Records to process START

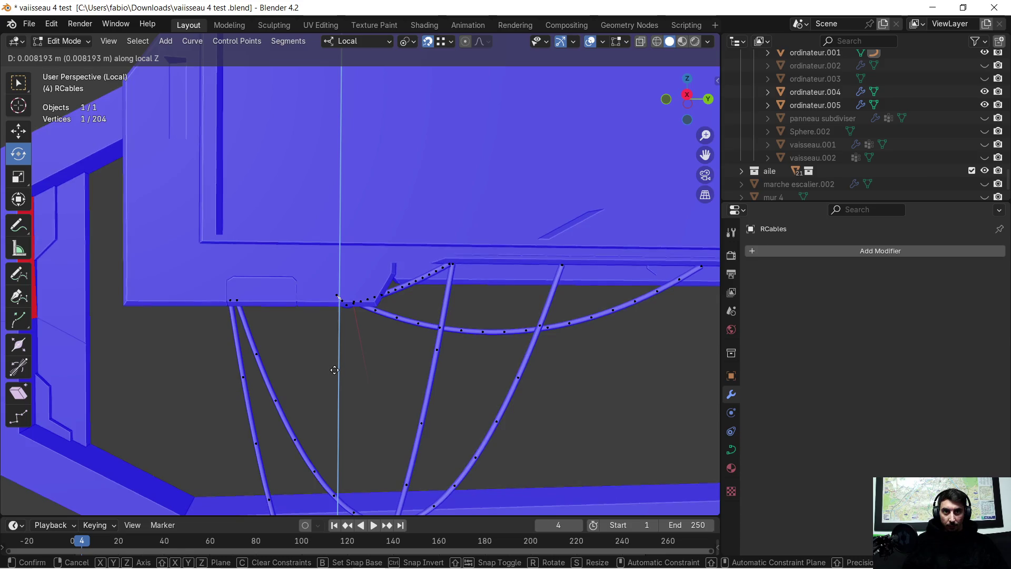
left_click(335, 370)
mouse_move(335, 370)
middle_mouse_down()
mouse_move(357, 322)
mouse_move(339, 320)
mouse_move(370, 256)
middle_mouse_up()
Delete the diagonal cable's vertices beneath the monitor.
key("a")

Records to process END

#### [Task directions]
Only the line that contains "mouse_move(335, 370)" and the lines after it, through the end of the data above, are to be repeated exactly.

#### [Output of the exercise]
mouse_move(335, 370)
middle_mouse_down()
mouse_move(357, 322)
mouse_move(339, 320)
mouse_move(370, 256)
middle_mouse_up()
Delete the diagonal cable's vertices beneath the monitor.
key("a")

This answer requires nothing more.